5La prospérité australienne résulte des particularités du développement du pays. Depuis des dizaines d'années, le pouvoir gouvernemental se trouve entre les mains du parti travailliste. Les lois sociales y sont les plus libérales du monde. La législation s'applique à sauvegarder les intérêts des travailleurs et à maintenir un niveau de vie élevé. C’est en vertu de ces principes que le gouvernement s'est souvent opposé à l'immigration.

6Au cours des quatre-vingts dernières années, le gouvernement australien n'a admis qu'un petit nombre d'immigrants; cette politique eut pour conséquence d'affaiblir le pays.
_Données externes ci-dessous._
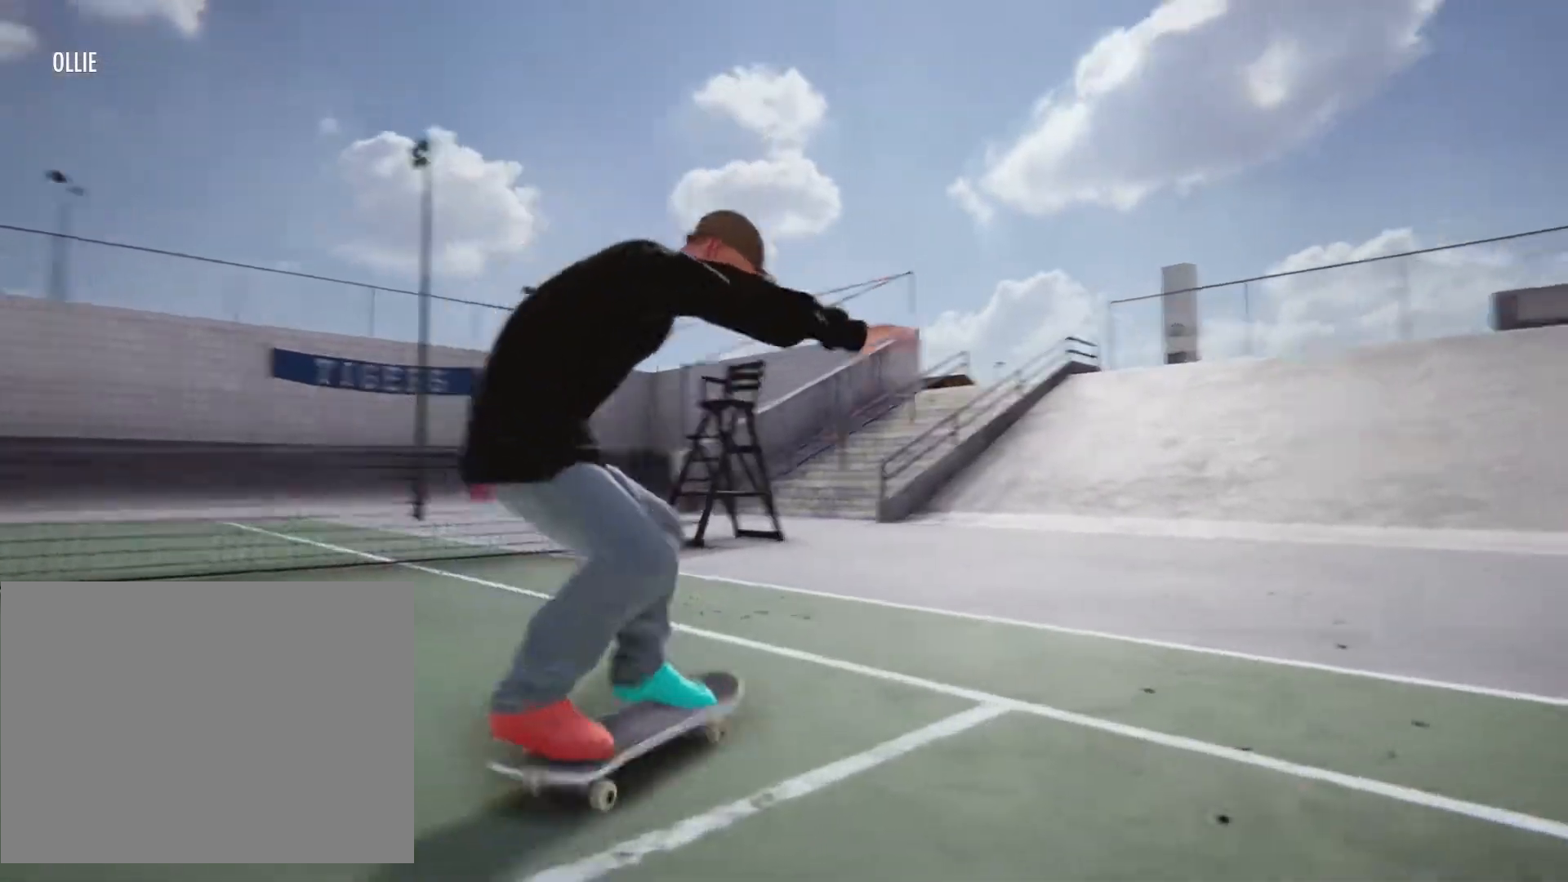
{"buttons": [], "left_stick": "right", "right_stick": "right", "events": [[167, "left_stick", "right"], [500, "right_stick", "right"]]}
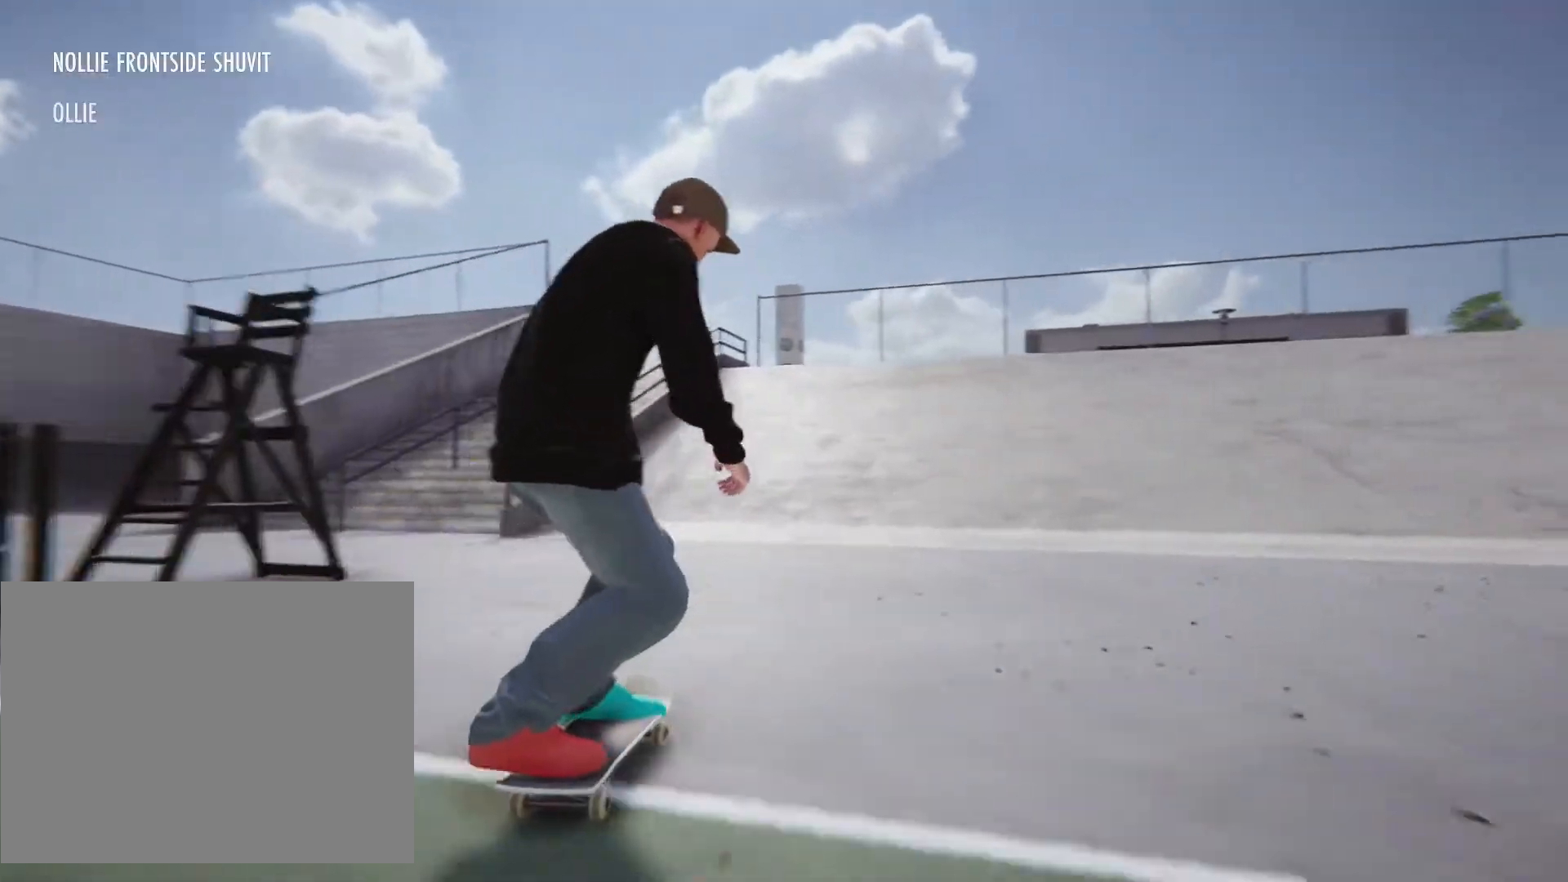
{"buttons": [], "left_stick": "up-right", "right_stick": "right", "events": [[467, "left_stick", "up-right"]]}
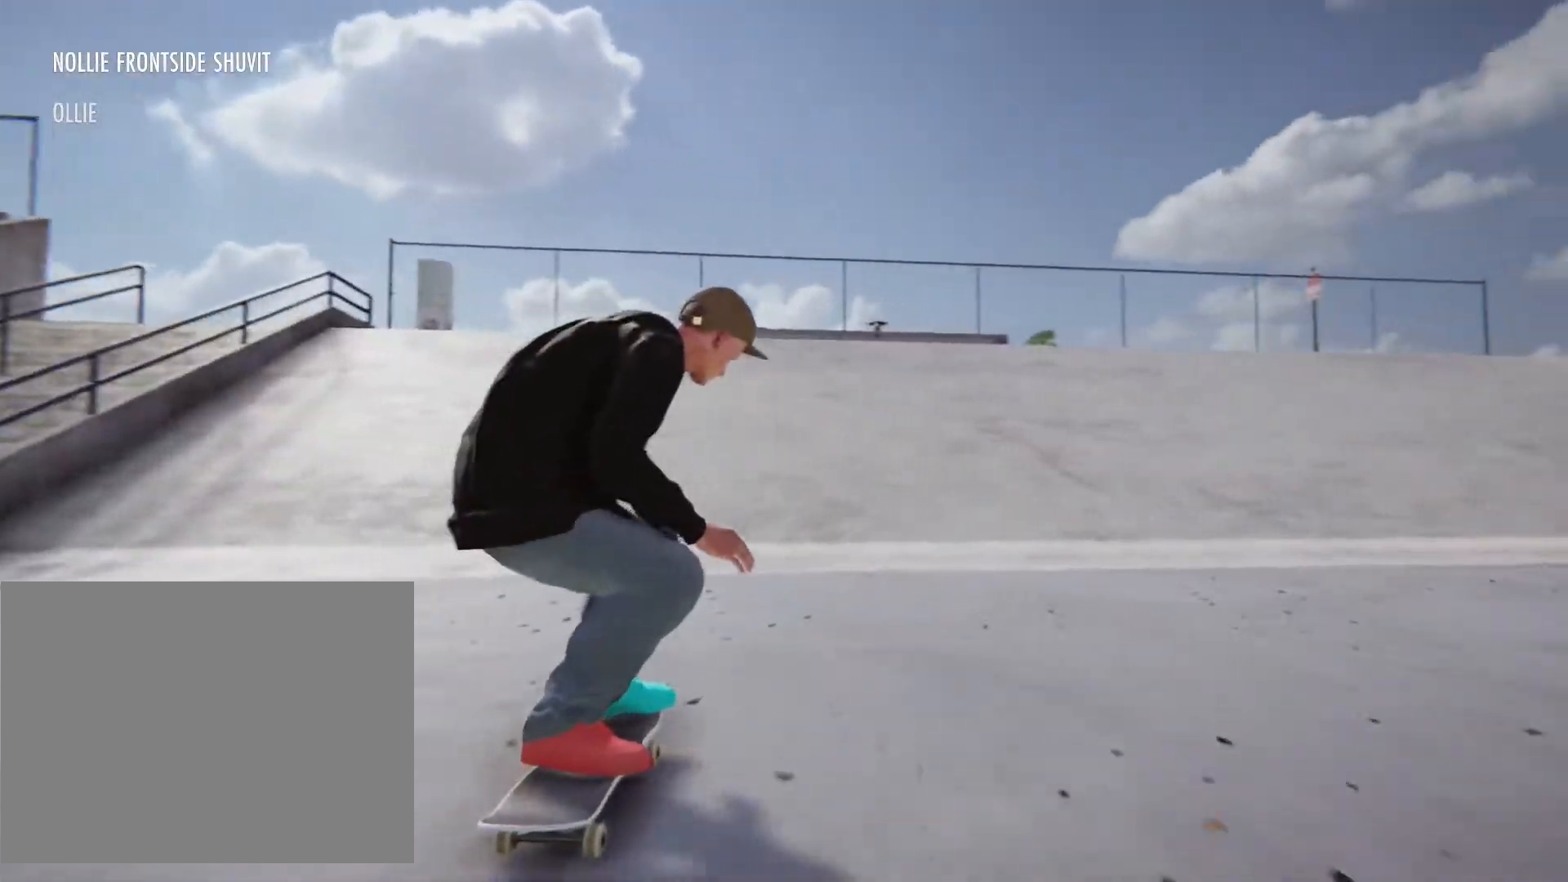
{"buttons": [], "left_stick": "center", "right_stick": "center", "events": [[67, "right_stick", "center"], [350, "left_stick", "center"]]}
A présent, l’Australie reconnaît son erreur : sa population s'avéra trop peu nombreuse pour défendre le pays contre les Japonais, et cette faiblesse aurait pu lui être fatale si elle n'avait pas eu la chance d’être défendue par les Américains.

7Les premiers hommes blancs ayant visité l’Australie au xvie siècle furent des navigateurs portugais suivis, au xviie siècle, des Hollandais. D’ailleurs le pays fut longtemps connu sous le nom de « Nouvelle Hollande ». Les Anglais y vinrent pour la première fois en 1688. Les premiers colons débarqués en 1788, au nombre de 750, furent des galériens envoyés d’Angleterre. Les colons libres n'y parurent qu'en 1793. On suppose généralement que parmi les galériens il y eut quelques Juifs. En 1817 arrivèrent à Sydney, la plus vieille ville d’Australie, les premiers Juifs londoniens. En 1827 ils y étaient 95, en 1833, 345. C’est en cette année 1833 que la première communauté juive fut officiellement fondée à Sydney.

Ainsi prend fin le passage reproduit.